Datasets + scheduling on data updates
Airflow 2.4+ added Datasets: declarative "this task produces dataset X" + "this DAG runs when dataset Y updates." Crude version of asset-based orchestration (like Dagster):
from airflow.datasets import Dataset
my_dataset = Dataset("s3://my-bucket/processed/users.parquet")
with DAG("producer", schedule="@daily") as dag:
extract = ... >> transform(outlets=[my_dataset])
# Downstream DAG triggers when my_dataset is updated
with DAG("consumer", schedule=[my_dataset]) as dag:
consume = ...
Airflow 3.x
Airflow 3.x (released 2025) modernized the architecture: task SDK + execution API, multi-language tasks (not just Python), DAG versioning, better dev experience.
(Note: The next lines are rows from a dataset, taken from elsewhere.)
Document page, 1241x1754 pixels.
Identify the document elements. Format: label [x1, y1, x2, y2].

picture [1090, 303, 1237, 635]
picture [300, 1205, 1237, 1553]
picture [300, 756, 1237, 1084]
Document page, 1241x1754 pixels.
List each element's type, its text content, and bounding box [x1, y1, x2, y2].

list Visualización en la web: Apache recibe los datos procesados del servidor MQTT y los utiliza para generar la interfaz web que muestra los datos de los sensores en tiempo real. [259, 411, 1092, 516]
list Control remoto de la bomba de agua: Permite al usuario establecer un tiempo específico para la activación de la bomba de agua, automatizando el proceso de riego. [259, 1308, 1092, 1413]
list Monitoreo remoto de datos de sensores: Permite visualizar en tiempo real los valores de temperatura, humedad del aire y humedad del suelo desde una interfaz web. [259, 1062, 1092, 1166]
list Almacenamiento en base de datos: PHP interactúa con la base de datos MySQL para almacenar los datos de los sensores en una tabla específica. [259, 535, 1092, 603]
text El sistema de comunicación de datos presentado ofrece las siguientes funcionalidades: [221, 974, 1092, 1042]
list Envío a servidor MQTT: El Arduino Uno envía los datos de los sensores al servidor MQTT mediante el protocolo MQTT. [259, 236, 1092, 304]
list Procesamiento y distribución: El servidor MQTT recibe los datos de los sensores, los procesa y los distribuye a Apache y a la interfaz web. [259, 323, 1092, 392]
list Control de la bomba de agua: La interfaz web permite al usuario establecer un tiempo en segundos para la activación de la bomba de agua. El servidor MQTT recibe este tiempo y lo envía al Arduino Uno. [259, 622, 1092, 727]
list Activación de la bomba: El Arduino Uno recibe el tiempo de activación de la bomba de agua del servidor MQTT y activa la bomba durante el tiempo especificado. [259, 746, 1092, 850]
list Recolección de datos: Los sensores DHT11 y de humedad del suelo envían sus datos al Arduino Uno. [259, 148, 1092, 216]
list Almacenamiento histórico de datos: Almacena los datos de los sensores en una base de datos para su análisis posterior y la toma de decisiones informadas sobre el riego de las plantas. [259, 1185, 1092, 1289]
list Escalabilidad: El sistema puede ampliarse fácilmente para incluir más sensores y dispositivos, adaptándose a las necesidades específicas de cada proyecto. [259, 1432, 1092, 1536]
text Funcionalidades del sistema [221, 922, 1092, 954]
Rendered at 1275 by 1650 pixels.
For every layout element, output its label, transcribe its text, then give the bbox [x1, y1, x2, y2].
Worth upgrading from 2.x if you're starting fresh.
Airflow vs Dagster vs Prefect
- Airflow — task-graph mental model; largest ecosystem of operators; battle-tested at huge scale. Heavier operational footprint.
- Dagster (see that tutorial) — asset-graph; lineage as first-class; modern Python API. Smaller ecosystem.
- Prefect — flow-based Python; cleaner UX; smaller scope than Airflow.
- Argo Workflows (see that tutorial) — Kubernetes-native; container-step-shaped; less Python-first.
When Airflow is the right pick
- You're already on Airflow + the team knows it.
- Massive ecosystem of operators matters (you need 20+ integrations off-the-shelf).
- Workflows are clearly task-graph-shaped, not asset-graph-shaped.
When it isn't
- For "I have a data warehouse + dashboards + want lineage," Dagster maps the work more honestly.
- For lightweight Python flows, Prefect is less ceremony.
- For "just run these jobs as K8s pods," Argo Workflows is simpler.
- For "run this Python script daily," a systemd timer is one unit, not 5 Airflow components.